■ **GIVEN ENTRIES**
_____

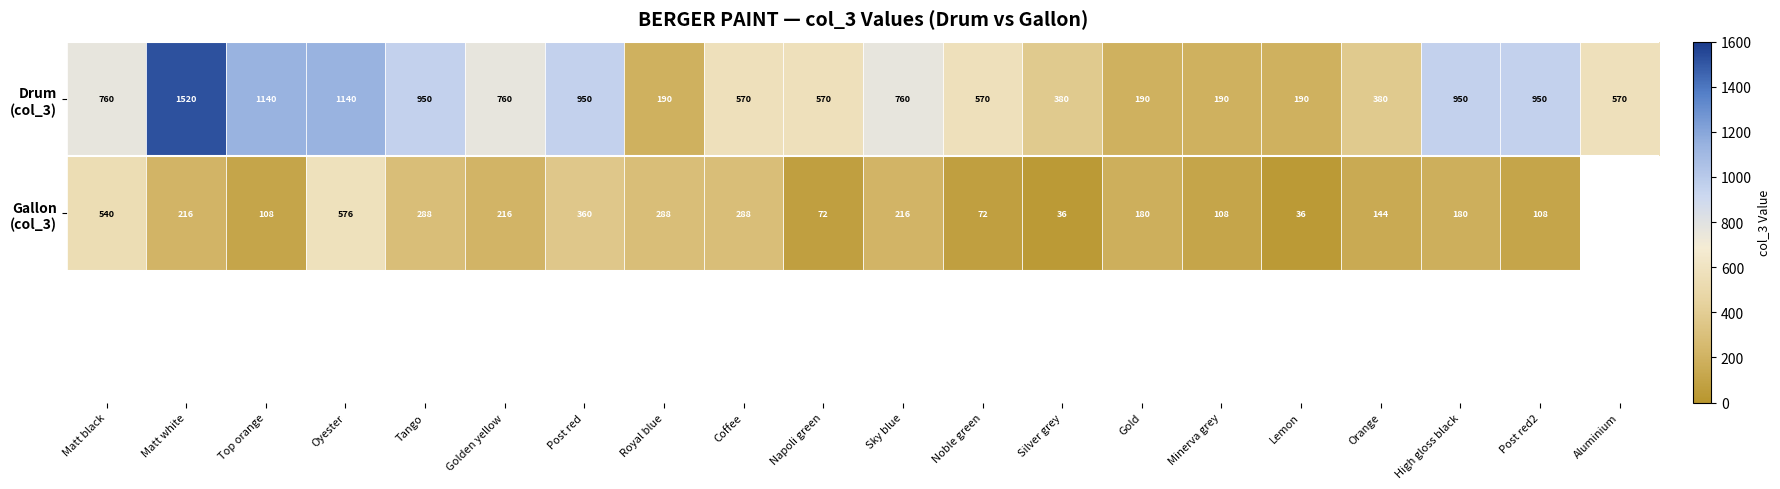

What is the spread (max minus min) of values at Matt white?

1304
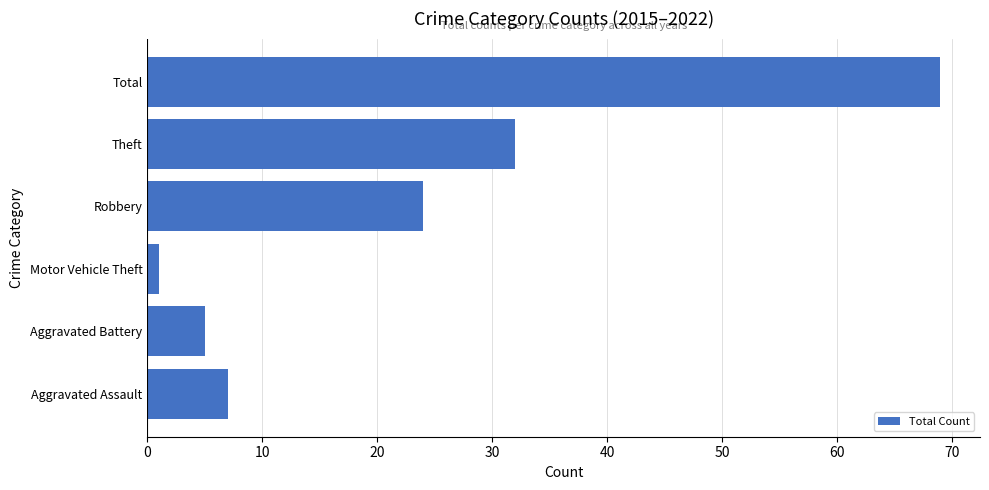

At which category does the chart reach its peak across all series?

Total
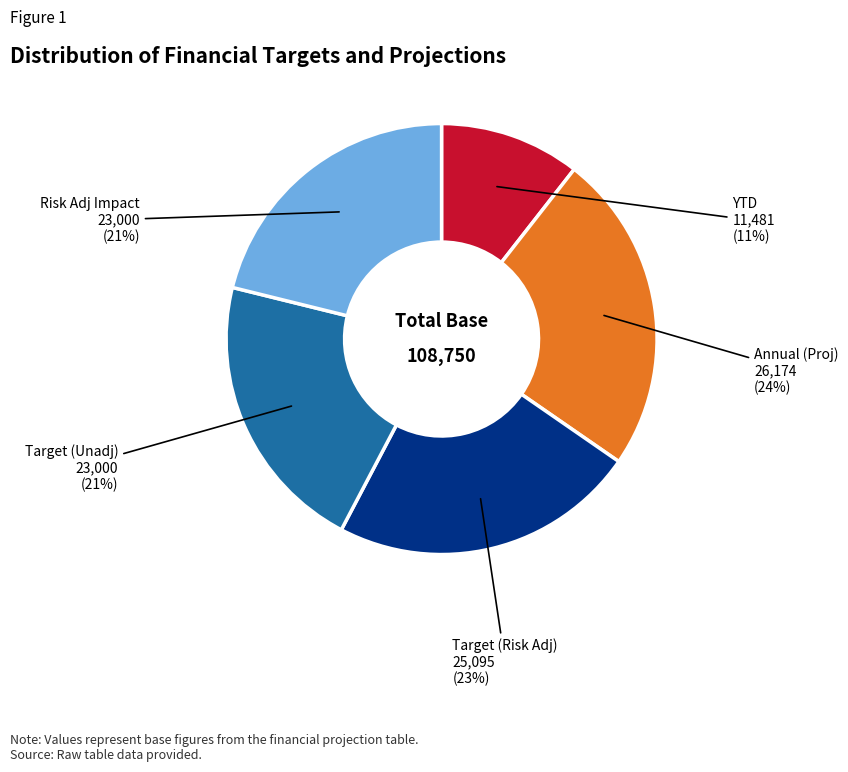

Does any single category account for the majority?

No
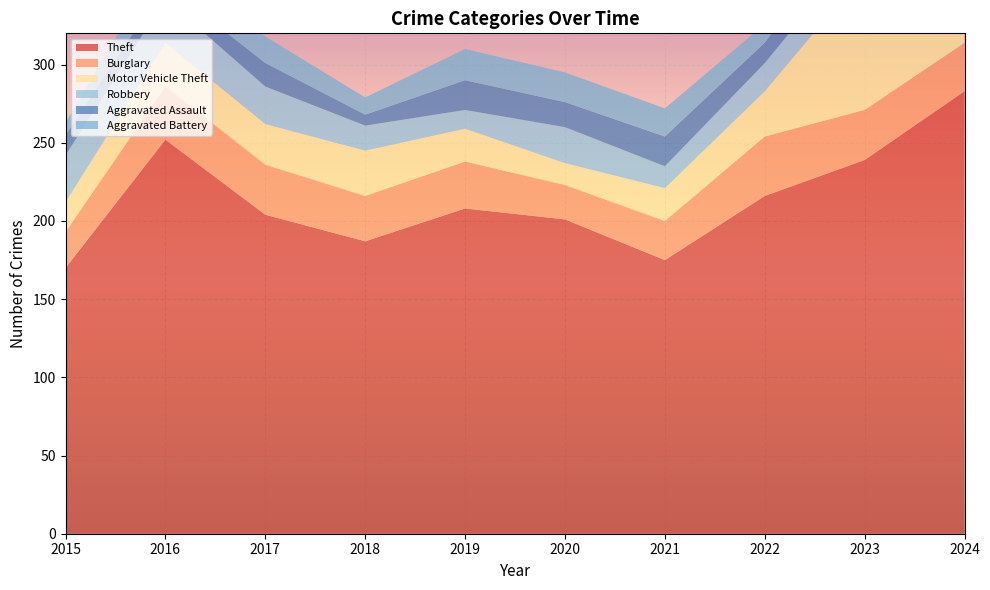

Reading left to right, what are all the values shown in this chart?

Theft: 170	252	204	187	208	201	175	216	239	283
Burglary: 23	34	32	29	30	22	25	38	32	31
Motor Vehicle Theft: 19	28	26	29	21	14	21	29	88	54
Robbery: 30	28	24	16	12	23	14	18	20	25
Aggravated Assault: 13	9	15	7	19	16	19	13	24	14
Aggravated Battery: 8	20	17	11	20	19	18	12	14	26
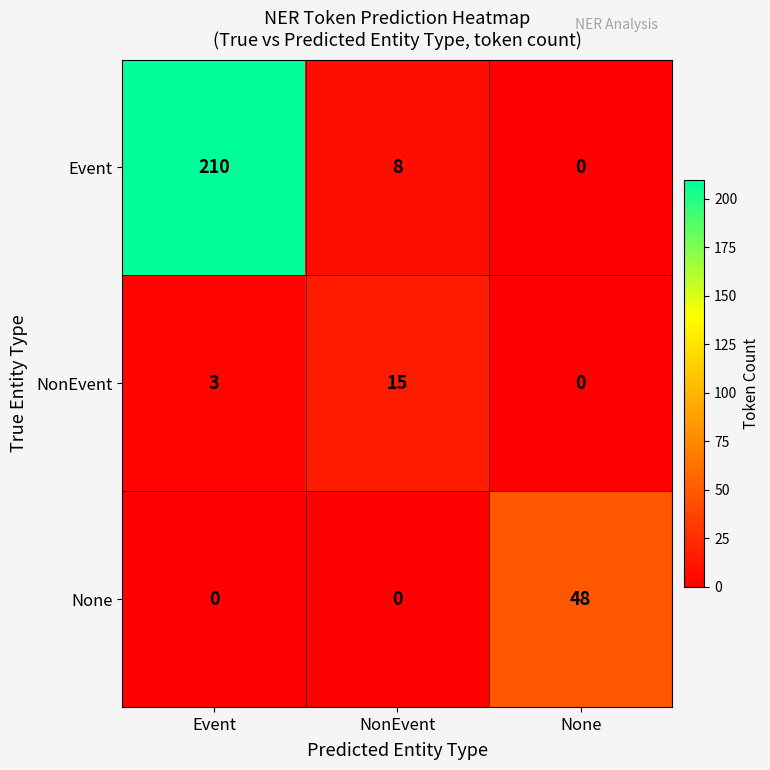

How many data points does each series have?

3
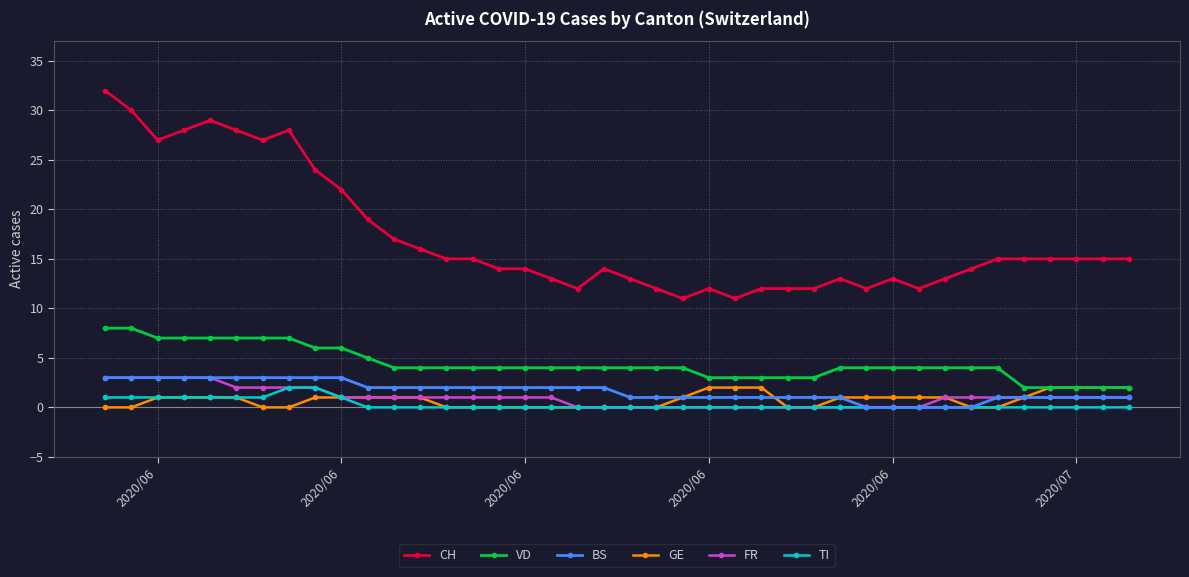

Which series has the widest spread of values?

CH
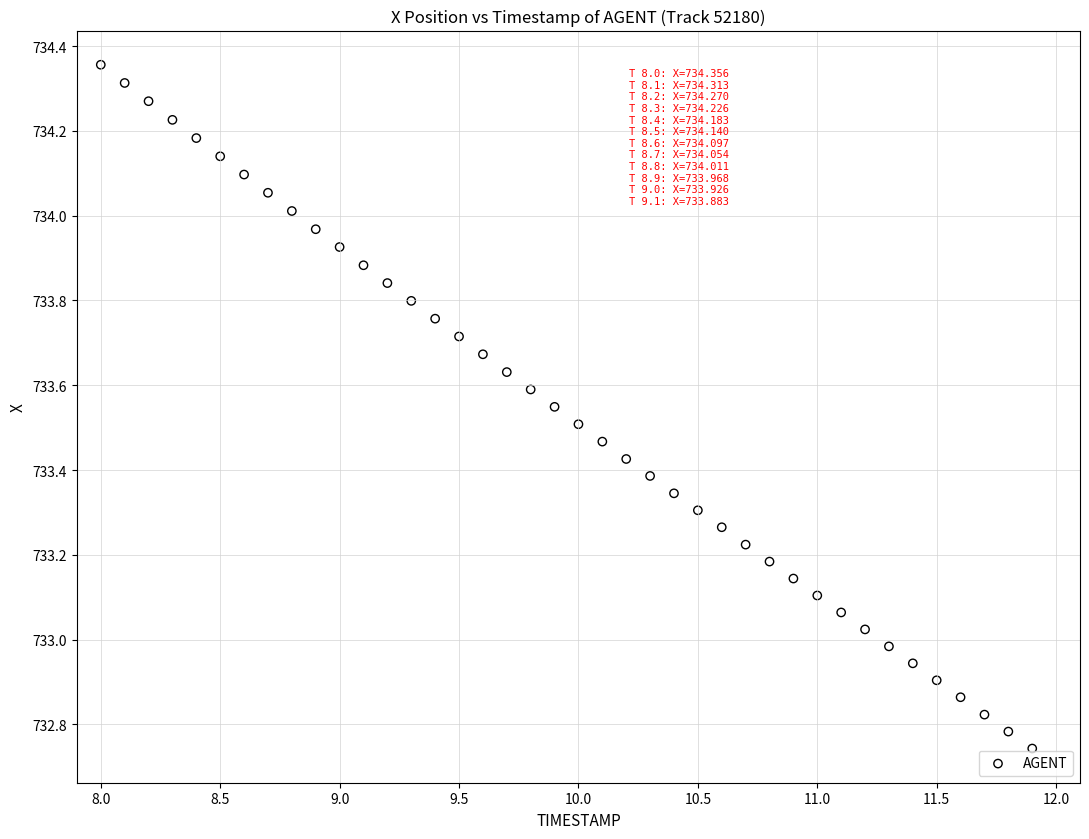

What is the range of X values (max minus min)?

3.9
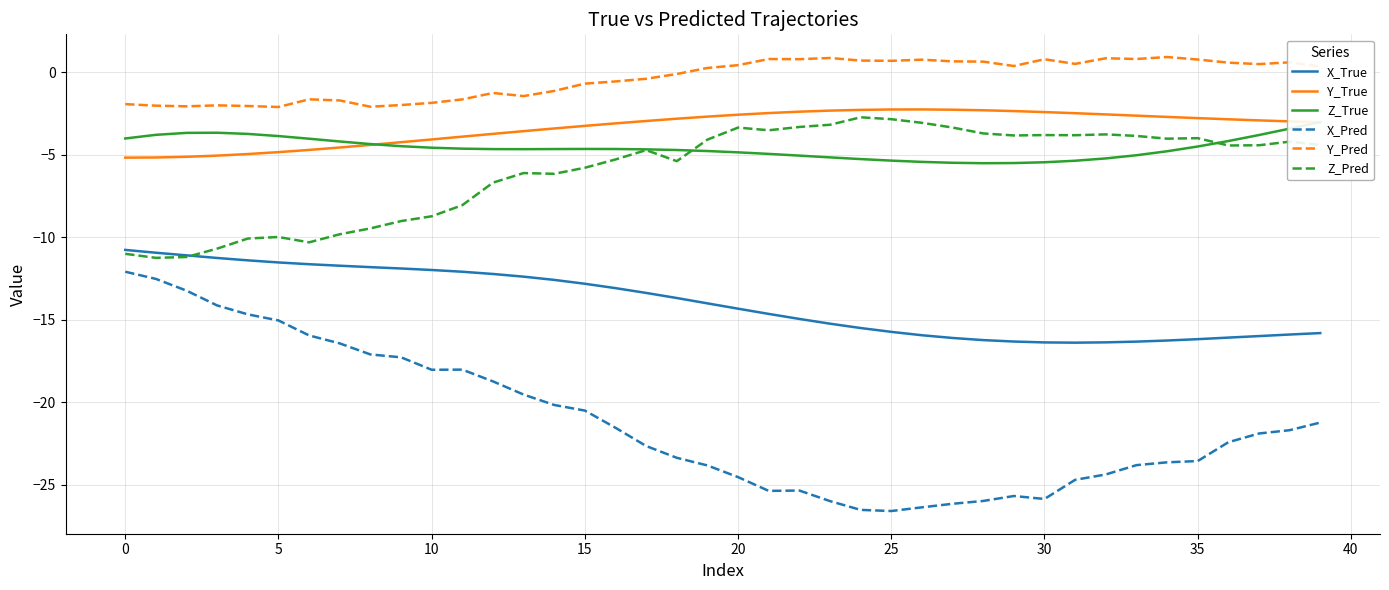

How many interior local peaks does the Z_Pred series have?

9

_____

■ **PROBLEM DETAILS**
Copy out each line of the data above that contains the string "values", treating uppercase and lowercase letters as different.

■ **TASK OUTPUT**
What is the spread (max minus min) of values at Matt white?
Reading left to right, what are all the values shown in this chart?
Which series has the widest spread of values?
What is the range of X values (max minus min)?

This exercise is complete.